Niemand redet über die Linkspartei, da redet die Linkspartei wenigstens selbst über sich. Kehrt Oskar Lafontaine zurück an die Spitze? Wenn er zurückkehren sollte, wann und in welcher Funktion? Das sind die Fragen, mit denen sich die Linke beschäftigt, während der Rest des Landes über Libyen, Fukushima, die deutsche Energiewende und die Zukunft der Regierung Merkel diskutiert.

Wer die Linkspartei nach wie vor als die mühsam auf Demokratie geschminkte Nachfolgeorganisation der DDR-Unterdrückerpartei SED ansieht, wer ihre Forderungen für verantwortungslos und gefährlich hält, der kann sich über die Lafontaine-Diskussion nur freuen. Mit ihr bleibt die Linkspartei im politischen Abseits und verstrickt sich weiter in internen Anfeindungen und Machtkämpfen. Übernimmt Lafontaine sogar wirklich wieder eine Führungsrolle auf Bundesebene, dann ist das die Garantie dafür, dass die Linken auf absehbare Zeit Opposition bleiben und an Bedeutung verlieren. Denn Lafontaine macht als Person und von seiner inhaltlichen Linie her eine Koalition mit SPD und Grünen unmöglich.

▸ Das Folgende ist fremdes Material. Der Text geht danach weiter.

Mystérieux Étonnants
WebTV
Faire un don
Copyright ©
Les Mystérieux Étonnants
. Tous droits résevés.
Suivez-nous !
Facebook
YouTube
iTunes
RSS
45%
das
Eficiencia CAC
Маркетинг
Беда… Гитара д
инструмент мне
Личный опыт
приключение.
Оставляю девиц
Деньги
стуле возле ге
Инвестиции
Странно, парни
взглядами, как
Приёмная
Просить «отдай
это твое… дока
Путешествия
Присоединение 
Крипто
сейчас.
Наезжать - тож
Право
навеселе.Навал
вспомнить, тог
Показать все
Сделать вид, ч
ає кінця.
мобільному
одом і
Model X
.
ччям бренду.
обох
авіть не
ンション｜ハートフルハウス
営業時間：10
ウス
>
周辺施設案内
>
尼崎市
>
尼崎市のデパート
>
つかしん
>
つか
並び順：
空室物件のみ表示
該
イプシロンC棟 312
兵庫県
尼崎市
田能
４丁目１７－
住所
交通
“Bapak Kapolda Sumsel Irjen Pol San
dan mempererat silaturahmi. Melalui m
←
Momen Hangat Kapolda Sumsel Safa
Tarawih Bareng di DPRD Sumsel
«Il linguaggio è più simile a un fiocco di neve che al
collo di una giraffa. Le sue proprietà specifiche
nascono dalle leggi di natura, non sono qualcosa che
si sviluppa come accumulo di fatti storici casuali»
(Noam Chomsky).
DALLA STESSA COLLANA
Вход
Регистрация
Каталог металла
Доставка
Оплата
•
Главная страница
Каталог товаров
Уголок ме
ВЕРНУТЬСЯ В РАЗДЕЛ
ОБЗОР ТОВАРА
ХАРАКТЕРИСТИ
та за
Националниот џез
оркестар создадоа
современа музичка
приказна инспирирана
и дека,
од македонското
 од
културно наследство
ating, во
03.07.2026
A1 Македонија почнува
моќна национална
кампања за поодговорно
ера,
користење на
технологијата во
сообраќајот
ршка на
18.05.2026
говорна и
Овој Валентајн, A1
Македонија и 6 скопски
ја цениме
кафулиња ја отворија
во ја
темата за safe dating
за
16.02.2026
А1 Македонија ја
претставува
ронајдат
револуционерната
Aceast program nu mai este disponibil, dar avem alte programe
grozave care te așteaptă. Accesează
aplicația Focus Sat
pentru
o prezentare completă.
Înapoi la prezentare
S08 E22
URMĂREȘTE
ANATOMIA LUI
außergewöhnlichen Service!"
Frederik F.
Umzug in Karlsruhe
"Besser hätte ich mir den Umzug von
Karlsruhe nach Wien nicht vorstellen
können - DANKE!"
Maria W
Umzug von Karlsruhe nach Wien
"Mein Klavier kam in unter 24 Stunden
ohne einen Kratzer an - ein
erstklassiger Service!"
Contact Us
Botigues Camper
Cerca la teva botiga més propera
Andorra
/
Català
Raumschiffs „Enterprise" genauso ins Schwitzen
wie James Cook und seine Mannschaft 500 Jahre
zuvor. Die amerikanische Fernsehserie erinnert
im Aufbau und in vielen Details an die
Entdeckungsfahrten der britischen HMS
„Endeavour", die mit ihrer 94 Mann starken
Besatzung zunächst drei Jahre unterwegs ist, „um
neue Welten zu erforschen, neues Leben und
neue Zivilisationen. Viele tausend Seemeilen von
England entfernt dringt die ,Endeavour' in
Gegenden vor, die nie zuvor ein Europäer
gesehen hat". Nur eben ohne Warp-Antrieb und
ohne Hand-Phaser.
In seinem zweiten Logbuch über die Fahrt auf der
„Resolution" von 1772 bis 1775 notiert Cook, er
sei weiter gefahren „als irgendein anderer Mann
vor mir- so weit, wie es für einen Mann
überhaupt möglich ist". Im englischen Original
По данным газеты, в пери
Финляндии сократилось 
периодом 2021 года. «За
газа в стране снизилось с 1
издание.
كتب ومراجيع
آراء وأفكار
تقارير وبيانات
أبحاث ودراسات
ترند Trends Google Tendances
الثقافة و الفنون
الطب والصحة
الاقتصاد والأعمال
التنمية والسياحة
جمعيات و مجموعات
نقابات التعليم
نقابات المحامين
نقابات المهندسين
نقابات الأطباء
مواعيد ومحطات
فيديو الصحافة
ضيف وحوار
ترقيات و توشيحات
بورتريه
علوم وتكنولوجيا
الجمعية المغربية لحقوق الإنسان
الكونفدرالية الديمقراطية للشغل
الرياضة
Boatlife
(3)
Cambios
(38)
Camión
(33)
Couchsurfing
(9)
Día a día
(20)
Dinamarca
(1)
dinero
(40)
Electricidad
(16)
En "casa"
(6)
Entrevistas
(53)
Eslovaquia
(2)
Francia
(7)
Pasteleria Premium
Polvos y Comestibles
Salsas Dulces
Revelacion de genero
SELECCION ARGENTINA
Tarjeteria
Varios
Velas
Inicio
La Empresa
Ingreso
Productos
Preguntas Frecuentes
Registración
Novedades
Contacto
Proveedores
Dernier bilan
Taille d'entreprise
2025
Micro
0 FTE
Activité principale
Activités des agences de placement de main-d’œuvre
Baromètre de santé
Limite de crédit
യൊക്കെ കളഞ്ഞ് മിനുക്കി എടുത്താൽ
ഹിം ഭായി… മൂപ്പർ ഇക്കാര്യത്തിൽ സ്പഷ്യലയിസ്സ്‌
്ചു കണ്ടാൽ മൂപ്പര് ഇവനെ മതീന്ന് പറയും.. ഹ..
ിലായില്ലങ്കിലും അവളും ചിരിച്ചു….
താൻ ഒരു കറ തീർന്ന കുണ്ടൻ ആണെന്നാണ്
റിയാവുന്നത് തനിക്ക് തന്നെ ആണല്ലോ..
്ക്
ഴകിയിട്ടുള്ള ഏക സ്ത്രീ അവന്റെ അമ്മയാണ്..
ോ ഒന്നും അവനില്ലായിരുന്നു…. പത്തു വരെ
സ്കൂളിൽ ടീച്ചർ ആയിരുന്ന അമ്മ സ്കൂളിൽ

Wer sich die Linkspartei als ganz normalen Bestandteil des deutschen Parteiensystems wünscht, wer Interessen und Meinungen aus dem linken Spektrum angemessen im Bundestag und womöglich auch in einer Bundesregierung repräsentiert sehen möchte, der kann nur auf ein Ende des Lafontaine-Spuks hoffen. Der muss darauf setzen, dass Lafontaine und bald auch sein alter Kopilot Gregor Gysi sich zurückziehen, dass die derzeitige doppelte Nulllösung Lötzsch/Ernst von der Parteispitze verschwindet und dass junge Reformer ans Ruder kommen.

Wie man eine aus verschiedenen Strömungen zusammengefügte Protestpartei zuerst zu Wahlerfolgen führt, um sie dann innerlich zu konsolidieren, regierungsfähig und schließlich zu einer etablierten Partei zu machen, das haben die Grünen in den letzten Jahrzehnten vorgeführt. Der Linkspartei ist nur der erste Teil gelungen: Identifikation über einen großen Wahlerfolg. Dazu hatte sie das geeignete Thema (Hartz IV) und die passenden Gegner (SPD, später Große Koalition). So holten die Linken vor zwei Jahren bei der Bundestagswahl 11,9 Prozent der Stimmen.

Doch seitdem ist ihr Anteil in den Meinungsumfragen unter zehn Prozent gesunken, er sinkt von Monat zu Monat weiter. Andere Themen mit größerer Dringlichkeit und höherem Empörungspotenzial haben Hartz IV an den Rand geschoben. Die Linkspartei hat diese Themen verpasst. Und sie hat mit ihrer Kommunismus-Debatte und anderen innerparteilichen Kinkerlitzchen die Wähler irritiert.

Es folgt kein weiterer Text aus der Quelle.